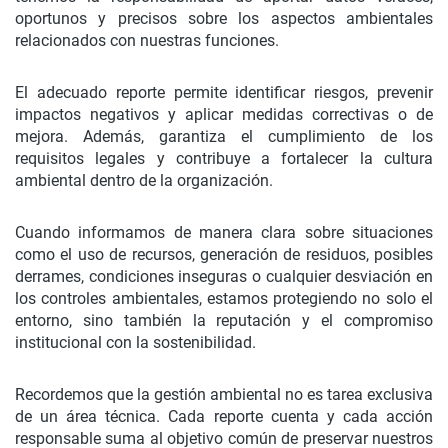
oportunos y precisos sobre los aspectos ambientales
relacionados con nuestras funciones.
El adecuado reporte permite identificar riesgos, prevenir
impactos negativos y aplicar medidas correctivas o de
mejora. Además, garantiza el cumplimiento de los
requisitos legales y contribuye a fortalecer la cultura
ambiental dentro de la organización.
Cuando informamos de manera clara sobre situaciones
como el uso de recursos, generación de residuos, posibles
derrames, condiciones inseguras o cualquier desviación en
los controles ambientales, estamos protegiendo no solo el
entorno, sino también la reputación y el compromiso
institucional con la sostenibilidad.
Recordemos que la gestión ambiental no es tarea exclusiva
de un área técnica. Cada reporte cuenta y cada acción
responsable suma al objetivo común de preservar nuestros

#### [WHAT THE TASK ASKS]
The task here is to output the line with "entorno, sino también" and all lines after it to the end of the records above, exactly and only those.

#### [WRITTEN SOLUTION]
entorno, sino también la reputación y el compromiso
institucional con la sostenibilidad.
Recordemos que la gestión ambiental no es tarea exclusiva
de un área técnica. Cada reporte cuenta y cada acción
responsable suma al objetivo común de preservar nuestros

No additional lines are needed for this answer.